Determinants of beta cell differentiation status in type 2 diabetes
University of Exeter Medical School – Professor Lorna Harries & Dr Sarah Richardson
Using newly available human pancreatic beta cell lines in vitro for the very first time, the research will discover novel targets for drug development to help those suffering from diabetes. An estimated 100,000 animals are used annually worldwide as well as countless rat and mice cell lines, for diabetes research.
Diabetes is a common life-long health condition, where the amount of glucose in a patient’s blood is too high as the pancreas is unable to produce adequate insulin to aid glucose entry into the body’s cells. This causes glucose to build up in the blood, giving rise to the common symptoms of diabetes, such as lethargy, thirst, repeated infections and visual impairment.
There are an astounding 3.3 million people diagnosed with diabetes in the UK and an estimated 590,000 people who have the condition, but remain unaware. The cost of diabetes to the NHS is over £1.5 million an hour, which equates to 10% of the entire NHS budget for England and Wales. This means that over £25,000 is being spent on diabetes every minute.
The prevalence of diabetes is estimated to rise further by 2025, and it is now being described as a truly global epidemic, yet there remains no cure.

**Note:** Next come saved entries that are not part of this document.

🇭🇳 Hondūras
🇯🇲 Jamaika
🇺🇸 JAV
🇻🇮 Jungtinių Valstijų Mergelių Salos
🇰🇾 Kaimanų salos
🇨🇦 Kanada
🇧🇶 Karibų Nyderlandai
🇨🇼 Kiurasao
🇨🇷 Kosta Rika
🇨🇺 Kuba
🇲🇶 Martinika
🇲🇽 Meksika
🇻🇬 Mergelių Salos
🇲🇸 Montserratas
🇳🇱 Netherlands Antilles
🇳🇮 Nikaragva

The development of a cure relies upon building a foundation of new knowledge to better understand the mechanisms underlying the condition. This is exactly what our new grant holder Professor Lorna Harries, and her team at the University of Exeter Medical School are working towards.
The aim of their research is to understand the mechanisms that cause particular cells of the pancreas, beta cells, to lose their ability to produce insulin in those suffering from diabetes. New research suggests that part of the reason may be because these cells are, surprisingly, changing into other types of cells, contrary to previous belief that the cells were simply dying. This PhD project is designed to assess what causes this phenomenon and why the beta cells alter their identity in this way.

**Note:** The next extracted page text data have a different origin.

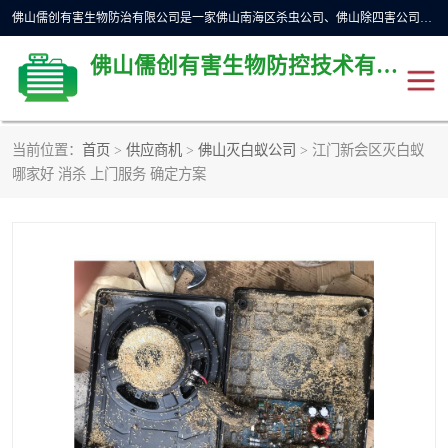
佛山儒创有害生物防治有限公司是一家佛山南海区杀虫公司、佛山除四害公司、佛山灭白蚁公司、佛山白蚁防治公司，让您远离虫害困扰。要问佛山白蚁防治哪家好？佛山儒创有害生物防治有限公司全佛山、广州，正规公司，上门勘查，可靠，售后有保障。
佛山儒创有害生物防控技术有限公司
当前位置：
首页
>
供应商机
>
佛山灭白蚁公司
> 江门新会区灭白蚁
除四害公司
佛山杀虫
哪家好 消杀 上门服务 确定方案
消毒消杀
佛山白蚁防治公司
佛山灭白蚁公司
佛山杀虫公司
佛山除四害公司
灭鼠
灭蜱虫
消杀
灭苍蝇
灭跳蚤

Research in this field relies heavily on animal experimentation at present; an estimated 100,000 animals are used annually worldwide. In addition, cell lines derived from rats or mice are most commonly used, as suitable human beta cell lines had not until recently been successfully generated. However, the insulin-producing cells in the pancreas are arranged quite differently in humans compared to animals, therefore the mechanisms behind this process may differ between species, and data generated using animals and their cell lines may not be relevant in man.
In this project, the group will use the newly available human beta cell lines in vitro for the very first time, which grow in the absence of any animal-derived biomaterials. This research will hopefully impact on the lives of people living with diabetes by unravelling novel targets for drug development and advance the technology preserving and transplanting pancreatic insulin-producing cells.